Last night Hieronymus Bosch met the rich and famous.

My agent once told me that she gets one hundred submissions from writers seeking representation every day.  A hundred submissions!

She also told me that the one thing that made her want to look at the rest of the first chapter of Random Road was the first sentence.  At the Book Passage Mystery Writers Conference, she was a speaker and asked me to stand up and recite the first sentence of my book to the crowd.

When I was finished, someone seated near me loudly asked if I could recite the last sentence of Random Road.  Slightly embarrassed, I couldn’t.  Frankly, I’d rewritten it so many times.  But I remembered the opening line, and so did my agent.

In a 2013 interview in the Atlantic, Stephen King said, “There are all sorts of theories and ideas about what constitutes a good opening line. It’s tricky thing, and tough to talk about because I don’t think conceptually while I work on a first draft—I just write. To get scientific about it is a little like trying to catch moonbeams in a jar.”

Here are a few examples of some of my favorite first sentences:

I feel compelled to report that at the moment of my death, my entire life did not pass before my eyes in a flash- Sue Grafton, I is for Innocent.

It was a bright cold day in April, and the clocks were striking thirteen—George Orwell, 1984.

All of this happened, more or less.—Kurt Vonnegut, Slaughterhouse-Five.

I sat in the back pew and watched the only woman I would ever love marry another man—Harlan Coben, Six Years.

They shoot the white girl first—Toni Morrison, Paradise.

Some years later, on a tugboat in the Gulf of Mexico, Joe Coughlin’s feet were place in a tub of cement—Dennis Lehane, Live by Night.

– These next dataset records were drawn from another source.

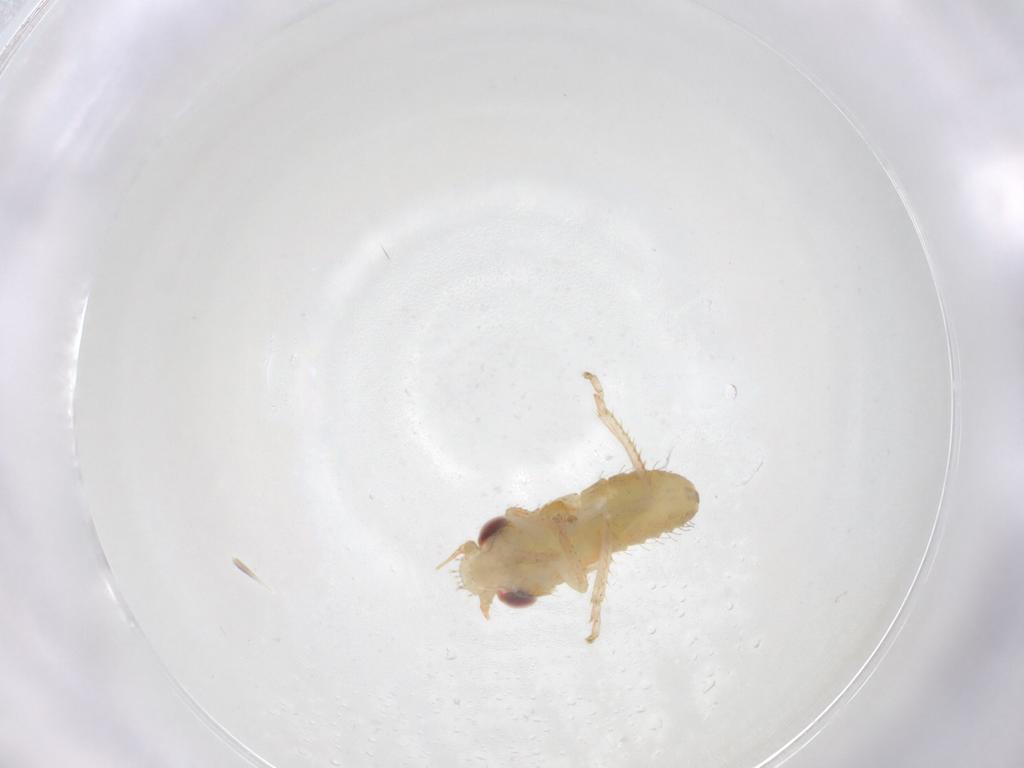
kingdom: Animalia
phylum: Arthropoda
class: Insecta
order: Hemiptera
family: Cicadellidae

He was an old man who fished alone in a skiff in the Gulf Stream and he had gone eighty-four days now without taking a fish—Ernest Hemingway, The Old Man and the Sea.

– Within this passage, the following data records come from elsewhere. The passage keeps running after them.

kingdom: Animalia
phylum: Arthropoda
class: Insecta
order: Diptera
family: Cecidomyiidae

Three other winners from Thrillerfest’s First Sentence Contest:

Gracie Falcon was halfway over Vail Pass white-knuckling her Jeep through a late spring snowstorm when she heard through intermittent static on her car radio that she’d been killed in a plane crash.– C. Harrison

Prouty had a drinker’s face, a graveyard cough, and a heart a hangman would kill for.–Jeffrey B. Burton

San Ruben, California is a long way from Boston, whether you measure it in miles, years, or bodies.–Jack Soren

But not every first sentence is a keeper. Every year, the Bulwer-Lytton Prize, inspired by novelist and playwright Edward George Bulwer-Lytton’s famous “it was a dark and stormy night” opener, is given to an opening sentence for the “worst of all possible novels.”

Here are some of the best entries of the last decade:

As the dark and mysterious stranger approached, Angela bit her lip anxiously, hoping with every nerve, cell, and fiber of her being that this would be the one man who would understand – who would take her away from all this – and who would not just squeeze her boob and make a loud honking noise, as all the others had—Ali Kawashima.

For the first month of Ricardo and Felicity’s affair, they greeted one another at every stolen rendezvous with a kiss — a lengthy, ravenous kiss, Ricardo lapping and sucking at Felicity’s mouth as if she were a giant cage-mounted water bottle and he were the world’s thirstiest gerbil—Molly Ringle

As the sun dropped below the horizon, the safari guide confirmed the approaching cape buffaloes were herbivores, which calmed everyone in the group, except for Herb, of course—Ron D. Smith

For more information about the Bulwer-Lytton Prize, go to https://www.bulwer-lytton.com/  Take a look at the 2018 Grand Prize winner.  It's a doozy!

www.thomaskiesauthor.com

3 comments:

Sybil Johnson said...

Congrats on being one of the First Line winners. I think the first line and/or paragraph of any novel is very important. Sometimes hard to come up with the right one, though.

John R. Corrigan (D.A. Keeley) said...

Thanks for getting me thinking about this Opening lines mean a great deal to me -- as a reader and writer. I need to ask (and be asked) a question.

Charlotte Hinger said...

Tom, I have a book with Bulwer-Lytton entries. They are hilarious.